Savage is right.  And as a result, today the Catholic church does not attract young people inspired by the commitment of the church at an official level to human rights and to the struggle for justice for oppressed people everywhere in the world.  To the contrary: the younger Catholics of the John Paul II generation whom the current hierarchy are grooming to take over the church in the future are, to a great extent, actively opposed to gay and lesbian persons in their struggle for justice, and determined to keep women in the subordinate place that John Paul II's theology of the body mandates for them, in their connection to males, who are ordained to lead.  (I'm speaking here of the cadre of young true believers who identify themselves as JPII Catholics, and not the many younger Catholics who do support LGBT rights, but who do not receive the same welcome by the hierarchy that JPII Catholics receive.)

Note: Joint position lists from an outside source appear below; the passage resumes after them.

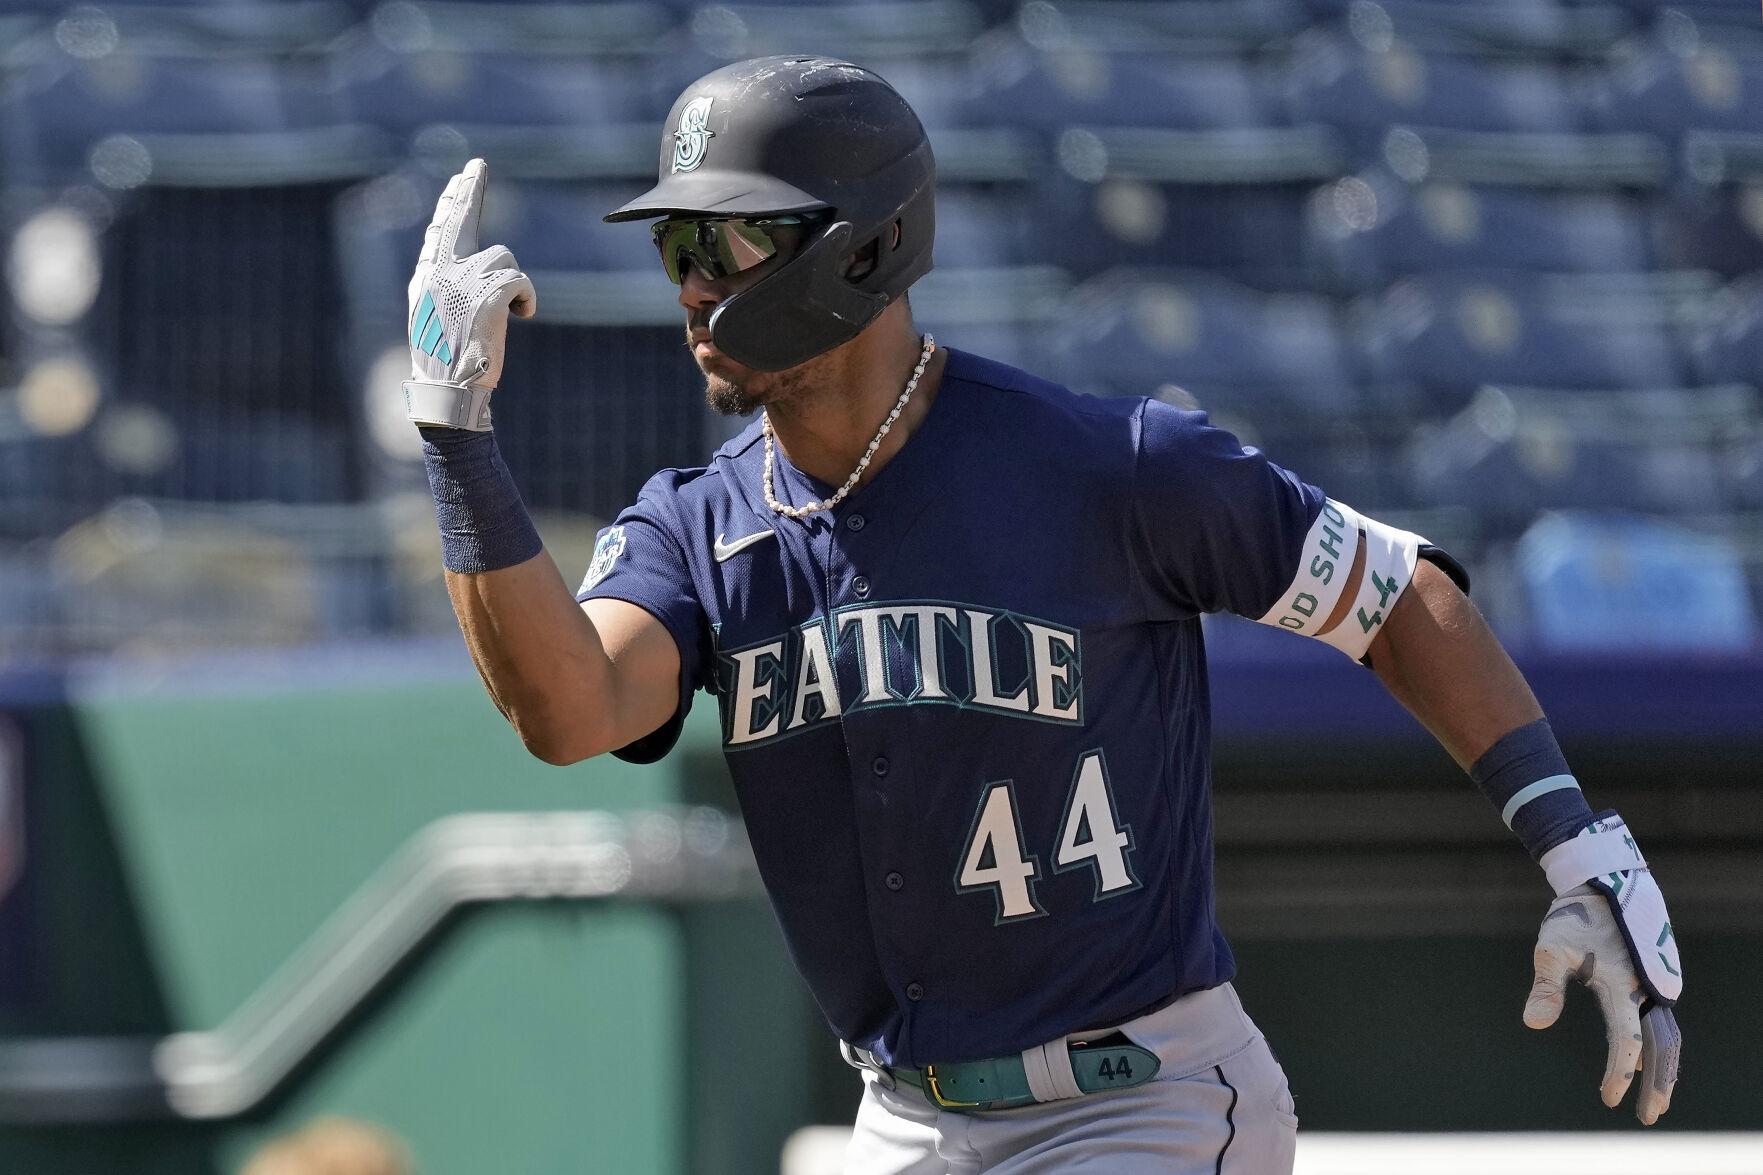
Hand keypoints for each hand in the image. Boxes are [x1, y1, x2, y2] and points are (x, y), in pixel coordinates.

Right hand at [403, 157, 535, 430]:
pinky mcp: (488, 293)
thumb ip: (445, 285)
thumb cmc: (448, 364)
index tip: (460, 181)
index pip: (441, 230)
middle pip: (459, 220)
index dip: (452, 203)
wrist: (450, 391)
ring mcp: (462, 280)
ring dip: (513, 283)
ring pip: (503, 256)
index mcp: (425, 278)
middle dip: (468, 190)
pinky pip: (519, 278)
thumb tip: (464, 263)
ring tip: (510, 313)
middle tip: (476, 166)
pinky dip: (527, 296)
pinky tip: (522, 316)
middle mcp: (439, 272)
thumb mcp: (437, 318)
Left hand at [1524, 881, 1681, 1124]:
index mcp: (1622, 984)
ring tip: (1654, 1100)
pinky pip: (1663, 1021)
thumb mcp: (1551, 950)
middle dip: (1657, 1083)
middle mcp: (1646, 987)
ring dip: (1663, 1069)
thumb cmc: (1574, 918)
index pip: (1626, 1039)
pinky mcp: (1654, 980)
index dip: (1618, 1071)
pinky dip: (1660, 1047)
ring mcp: (1655, 984)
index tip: (1609, 1098)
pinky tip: (1643, 1063)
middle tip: (1649, 1117)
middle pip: (1661, 1046)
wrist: (1604, 883)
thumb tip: (1534, 1025)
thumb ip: (1546, 989)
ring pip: (1668, 1036)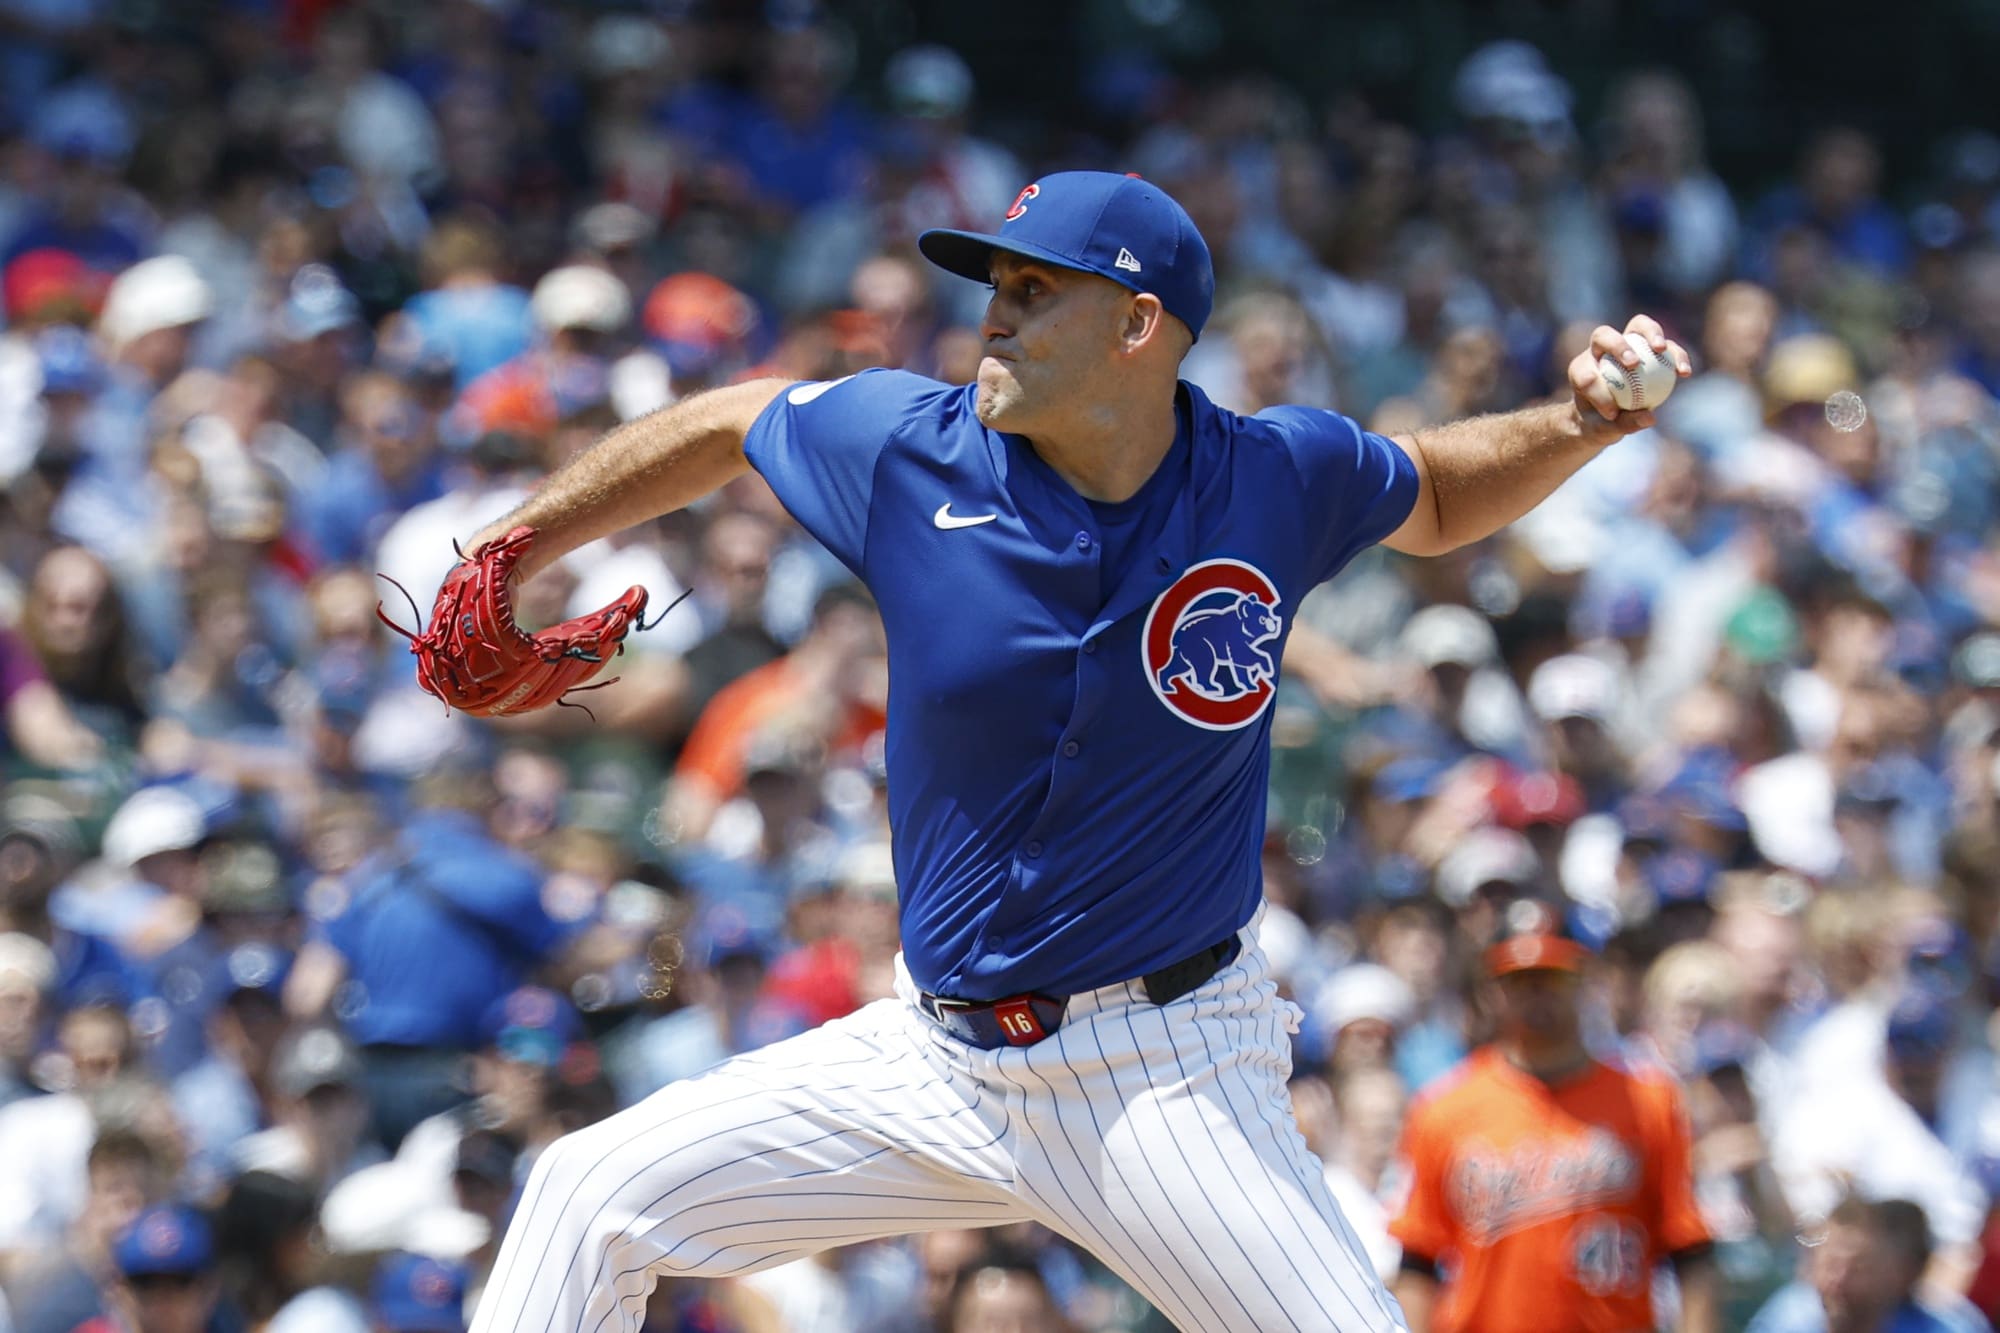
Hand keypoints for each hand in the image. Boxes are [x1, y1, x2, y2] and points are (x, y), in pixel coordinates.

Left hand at [1567, 315, 1693, 444]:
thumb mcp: (1605, 430)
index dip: (1598, 392)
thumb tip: (1649, 417)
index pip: (1586, 374)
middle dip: (1618, 345)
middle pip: (1604, 335)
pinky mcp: (1649, 348)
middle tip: (1634, 363)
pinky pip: (1666, 347)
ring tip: (1662, 349)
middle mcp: (1600, 351)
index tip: (1612, 412)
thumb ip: (1623, 424)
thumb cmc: (1601, 423)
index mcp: (1580, 370)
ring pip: (1638, 326)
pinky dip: (1676, 355)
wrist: (1609, 416)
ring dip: (1651, 334)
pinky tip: (1685, 373)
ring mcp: (1626, 345)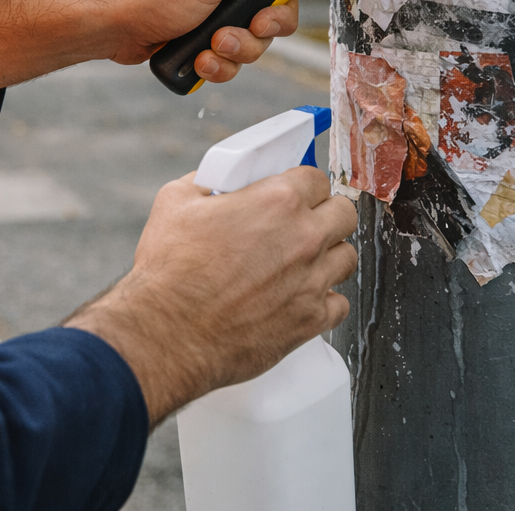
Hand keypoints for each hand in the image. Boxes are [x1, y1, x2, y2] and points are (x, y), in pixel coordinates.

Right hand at [64, 166, 357, 423]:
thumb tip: (219, 182)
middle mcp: (304, 237)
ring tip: (303, 263)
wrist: (167, 335)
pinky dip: (324, 301)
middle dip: (325, 215)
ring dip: (328, 257)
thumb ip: (207, 182)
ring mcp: (312, 281)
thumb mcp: (175, 202)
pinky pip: (339, 304)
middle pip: (344, 214)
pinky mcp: (310, 320)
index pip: (316, 178)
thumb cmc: (169, 272)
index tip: (294, 196)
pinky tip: (301, 298)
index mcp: (277, 201)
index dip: (303, 186)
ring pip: (347, 257)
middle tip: (304, 225)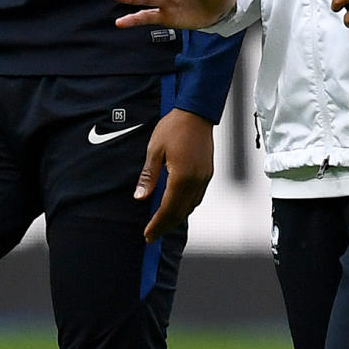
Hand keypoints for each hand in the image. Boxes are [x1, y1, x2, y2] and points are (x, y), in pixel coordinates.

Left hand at [134, 108, 213, 241]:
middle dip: (165, 226)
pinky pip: (196, 197)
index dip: (157, 224)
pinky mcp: (207, 173)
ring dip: (176, 218)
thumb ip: (148, 177)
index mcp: (181, 177)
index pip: (168, 209)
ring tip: (162, 224)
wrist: (196, 113)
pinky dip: (185, 207)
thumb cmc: (174, 128)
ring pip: (190, 207)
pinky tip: (176, 207)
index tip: (147, 235)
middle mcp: (195, 181)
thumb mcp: (155, 151)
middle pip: (180, 213)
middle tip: (152, 236)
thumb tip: (141, 197)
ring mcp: (204, 178)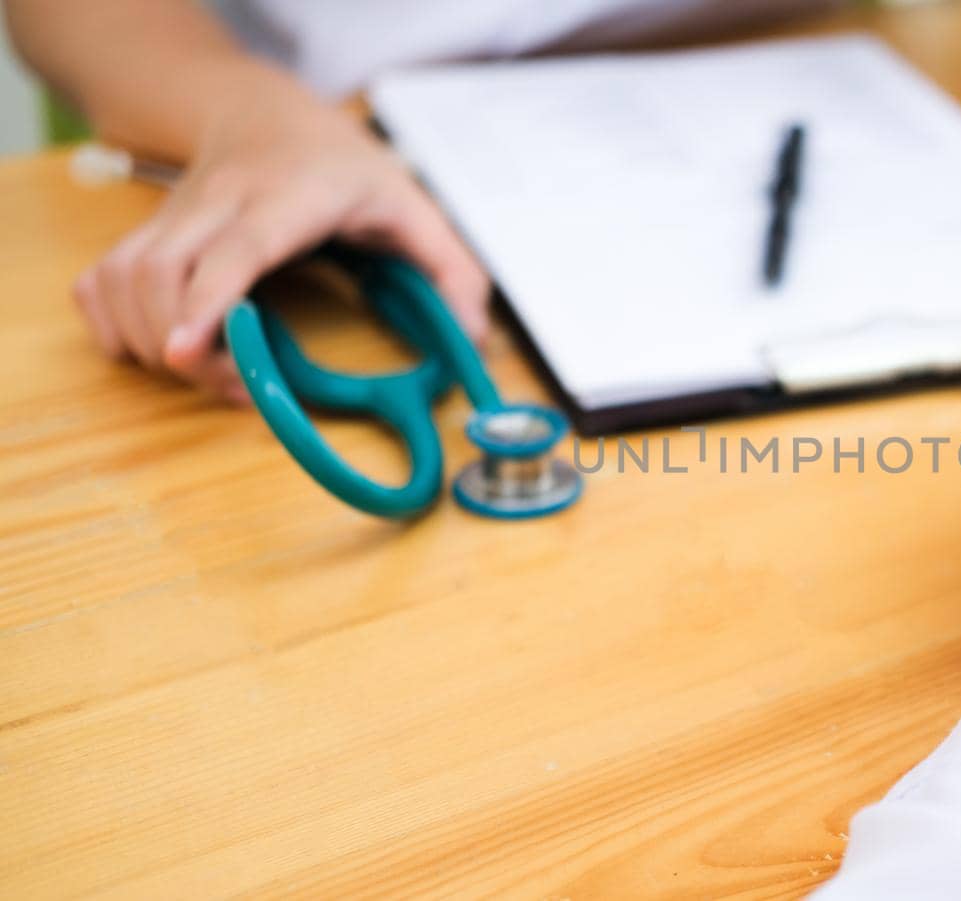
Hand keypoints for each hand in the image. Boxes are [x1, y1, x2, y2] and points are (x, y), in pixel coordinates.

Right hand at [72, 90, 489, 402]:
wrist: (263, 114)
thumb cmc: (340, 168)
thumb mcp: (414, 207)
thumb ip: (453, 273)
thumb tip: (473, 341)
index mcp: (291, 197)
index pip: (238, 247)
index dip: (210, 301)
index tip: (189, 351)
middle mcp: (220, 203)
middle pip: (165, 274)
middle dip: (186, 347)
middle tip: (238, 386)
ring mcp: (173, 217)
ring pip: (123, 281)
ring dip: (152, 344)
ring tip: (212, 372)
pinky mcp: (144, 235)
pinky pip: (99, 286)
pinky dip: (113, 327)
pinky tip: (160, 347)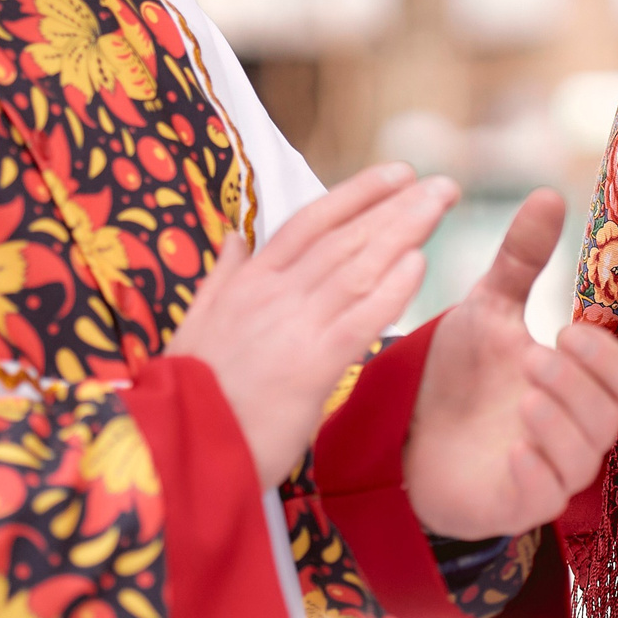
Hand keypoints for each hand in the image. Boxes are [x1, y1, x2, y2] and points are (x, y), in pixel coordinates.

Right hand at [168, 163, 457, 484]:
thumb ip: (222, 278)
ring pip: (357, 267)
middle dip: (396, 206)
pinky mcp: (310, 366)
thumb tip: (236, 239)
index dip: (357, 193)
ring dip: (404, 232)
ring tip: (440, 206)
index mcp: (249, 282)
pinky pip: (359, 319)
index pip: (311, 222)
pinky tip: (419, 265)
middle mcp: (274, 294)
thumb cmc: (189, 392)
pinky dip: (391, 290)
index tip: (398, 173)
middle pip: (345, 237)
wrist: (175, 444)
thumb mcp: (196, 323)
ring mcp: (293, 326)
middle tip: (441, 185)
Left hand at [404, 188, 617, 539]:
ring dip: (558, 420)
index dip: (608, 357)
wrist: (402, 433)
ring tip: (523, 394)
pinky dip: (535, 467)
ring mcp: (550, 473)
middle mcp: (575, 432)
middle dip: (581, 384)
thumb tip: (547, 192)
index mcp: (579, 386)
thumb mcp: (487, 309)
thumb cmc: (458, 375)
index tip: (565, 329)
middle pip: (613, 415)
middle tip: (537, 357)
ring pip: (584, 455)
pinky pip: (546, 495)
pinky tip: (511, 444)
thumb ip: (521, 260)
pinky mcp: (518, 506)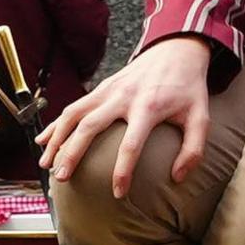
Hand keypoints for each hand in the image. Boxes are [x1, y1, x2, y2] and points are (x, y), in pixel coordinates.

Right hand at [42, 36, 216, 197]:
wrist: (176, 50)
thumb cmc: (188, 89)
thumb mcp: (200, 117)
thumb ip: (193, 150)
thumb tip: (177, 178)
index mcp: (149, 106)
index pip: (132, 144)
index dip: (123, 171)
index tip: (117, 194)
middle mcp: (123, 97)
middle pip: (91, 127)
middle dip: (73, 153)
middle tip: (61, 177)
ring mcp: (108, 90)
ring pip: (74, 114)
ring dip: (57, 139)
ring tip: (45, 164)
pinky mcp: (101, 88)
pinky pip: (73, 106)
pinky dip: (56, 124)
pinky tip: (44, 141)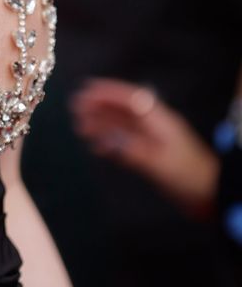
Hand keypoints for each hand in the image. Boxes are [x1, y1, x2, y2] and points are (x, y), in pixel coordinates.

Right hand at [69, 77, 218, 219]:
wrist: (211, 196)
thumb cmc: (187, 175)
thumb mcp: (159, 162)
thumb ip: (130, 149)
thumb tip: (103, 138)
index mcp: (159, 119)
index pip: (129, 98)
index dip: (106, 92)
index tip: (84, 90)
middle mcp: (153, 126)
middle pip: (122, 111)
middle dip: (99, 108)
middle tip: (75, 110)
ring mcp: (152, 141)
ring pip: (122, 127)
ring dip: (102, 125)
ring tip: (80, 128)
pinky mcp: (151, 156)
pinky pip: (126, 144)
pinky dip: (111, 143)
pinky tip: (96, 147)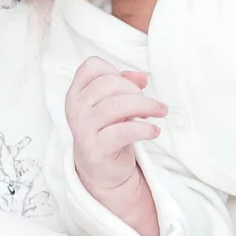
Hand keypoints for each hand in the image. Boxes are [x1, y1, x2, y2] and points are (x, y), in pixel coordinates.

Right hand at [66, 56, 166, 194]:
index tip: (131, 85)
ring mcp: (83, 128)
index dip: (115, 71)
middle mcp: (76, 108)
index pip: (92, 67)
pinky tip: (153, 131)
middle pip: (110, 83)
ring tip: (159, 112)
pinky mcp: (96, 148)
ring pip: (118, 105)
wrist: (100, 168)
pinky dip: (144, 129)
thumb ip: (125, 85)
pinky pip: (124, 131)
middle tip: (152, 104)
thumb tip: (142, 77)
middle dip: (136, 91)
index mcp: (77, 93)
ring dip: (146, 106)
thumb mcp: (114, 103)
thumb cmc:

It's not a pretty picture.  And certainly not a heartening one.  And it's driven, deliberately and cynically, by Benedict and the bishops he and John Paul have appointed.  It's all about preserving their (male, pretend-heterosexist) clerical power and privilege and equating these with God's will for the entire church.  And the consequences for millions of Catholics who find this approach theologically dubious and morally outrageous be damned.

The graphic is Rudolf von Ems's illustration of the Sarah-Hagar-Isaac-Ishmael chronicle from his Weltchronik (1254) (the original is now at the New York Public Library).